AN IMPROVED METHOD FOR CAPTURING LASER-DESORBED IONS IN AN ION-TRAP MASS-SPECTROMETER - DYNAMIC R.F. TRAPPING

We have developed an improved method, dynamic r.f. trapping, for capturing laser desorbed ions in a quadrupole ion trap mass spectrometer (ITMS). Trapping efficiency is enhanced by over an order of magnitude over previous methods. A 308 nm excimer laser pulse desorbs the sample - trimethylphenylammonium iodide (TPA-I) is used in most of the work reported - from a probe inserted through the ring electrode. The laser is fired as the r.f. trapping potential (risetime about 175 mu s) is applied to the ring electrode. Laser desorbed ions penetrate the trap while the trapping potential is low, but cannot escape because the r.f. potential rises substantially during their transit across the trap. The trapping efficiency is found to depend critically on the kinetic energy of the laser desorbed ions, and on the r.f. amplitude, phase, and rate of change of the r.f. amplitude when the laser fires. Cation and anion signals are recorded as functions of coarse and fine steps in the laser-to-r.f. timing. Coarse and fine timing steps test the effects of laser-to-r.f. delay and phase respectively. We also report effects on trapping efficiency of buffer gas pressure and composition (He neat versus He:Xe mixtures) and the amplitude of the ring electrode steady state r.f. potential.

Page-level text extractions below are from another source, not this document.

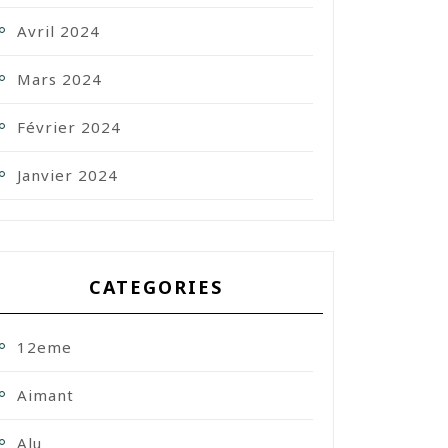
Avril 2024
Mars 2024
Février 2024
Janvier 2024
CATEGORIES
12eme
Aimant
Alu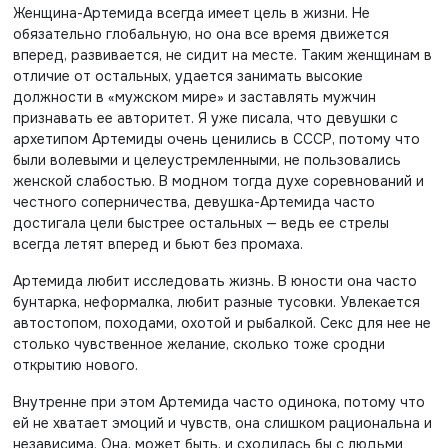
Женщина-Артемида всегда имеет цель в жизни. Не
обязательно глобальную, но она все время движется
вперед, развивается, не сидит на месте. Таким женщинам в
отличие от остальных, удается занимать высокие
должности в «мужском мире» и заставлять мужчин
признавать ее авторитет. Я уже писала, что девушки с
архетипом Артемиды очень ценились в СССР, потому что
были волевыми и целеустремленными, не пользовались
женской слабостью. В модном тогда духе соревнований и
честного соперничества, девушка-Артемида часто
достигала цели быстрее остальных — ведь ее стрелы
всегда летят вперед и бьют без промаха.
Артемида любит исследовать жизнь. В юности она часто
бунтарка, неформалка, любит разные тусовки. Увлекается
автостопом, походами, охотой и рыбалкой. Секс для нее не
столько
чувственное желание, сколько тоже сродни
открытию нового.
Внутренне при этом Артемида часто одинока, потому что
ей не хватает эмоций и чувств, она слишком рациональна и
независима. Она, может быть, и сходилась бы с людьми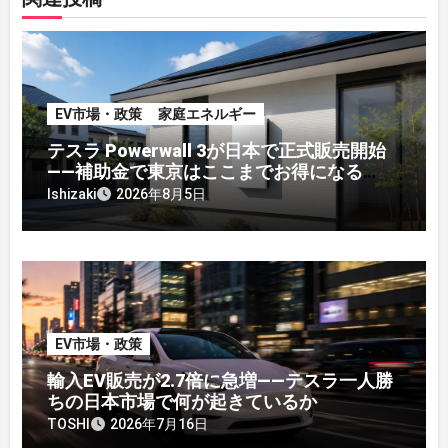
EV市場・政策
家庭エネルギー
テスラ Powerwall 3が日本で正式販売開始
——補助金で東京はここまでお得になる
【2026年8月最新】
Ishizaki
2026年8月5日
EV市場・政策
輸入EV販売が2.7倍に急増——テスラ一人勝
ちの日本市場で何が起きているか
TOSHI
2026年7月16日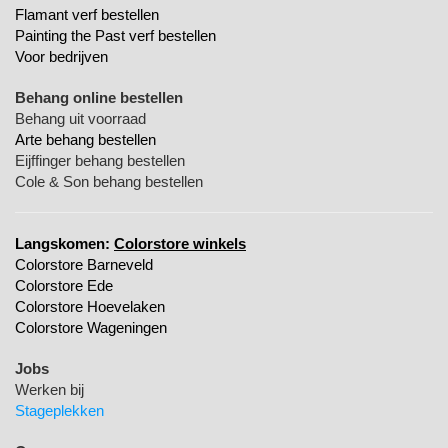
Flamant verf bestellen
Painting the Past verf bestellen
Voor bedrijven
Behang online bestellen
Behang uit voorraad
Arte behang bestellen
Eijffinger behang bestellen
Cole & Son behang bestellen
Langskomen:
Colorstore winkels
Colorstore Barneveld
Colorstore Ede
Colorstore Hoevelaken
Colorstore Wageningen
Jobs
Werken bij
Stageplekken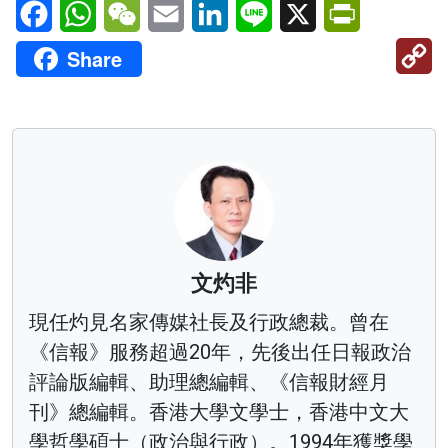
Facebook
WhatsApp
WeChat
Email
LinkedIn
Line
X
PrintFriendl
C
Share
Li
文灼非
現任灼見名家傳媒社長及行政總裁。曾在
《信報》服務超過20年，先後出任日報政治
評論版編輯、助理總編輯、《信報財經月
刊》總編輯。香港大學文學士，香港中文大
學哲學碩士（政治與行政）。1994年獲獎學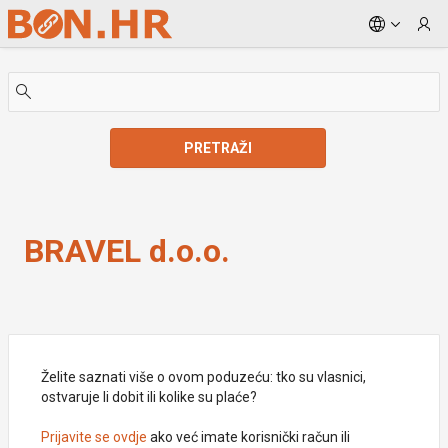
Skip to Main Content
PRETRAŽI
BRAVEL d.o.o.
BRAVEL d.o.o.
Želite saznati više o ovom poduzeću: tko su vlasnici,
ostvaruje li dobit ili kolike su plaće?
Prijavite se ovdje
ako već imate korisnički račun ili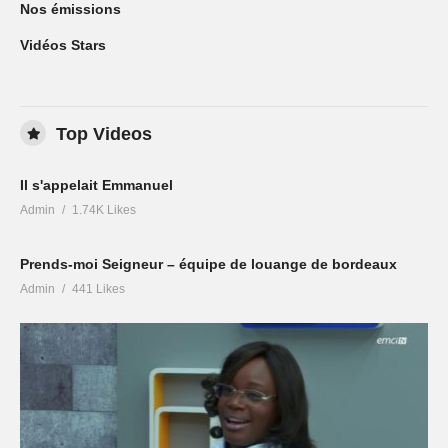
Nos émissions
Vidéos Stars
Top Videos
Il s'appelait Emmanuel
Admin
1.74K Likes
Prends-moi Seigneur – équipe de louange de bordeaux
Admin
441 Likes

The delay and phase dependence of the experimental data is analyzed with reference to an effective potential barrier model. Differences in the phase and delay dependences for anions and cations are attributed to differences in Debye shielding early in the expansion of the laser desorbed plume. Cation and anion mass spectra are presented for laser desorption/ionization of TPA-I and pyrene. For TPA-I desorption, reactions between laser desorbed cations and neutral TPA fragments in the early, high density portion of the laser plume lead to production of high mass cations.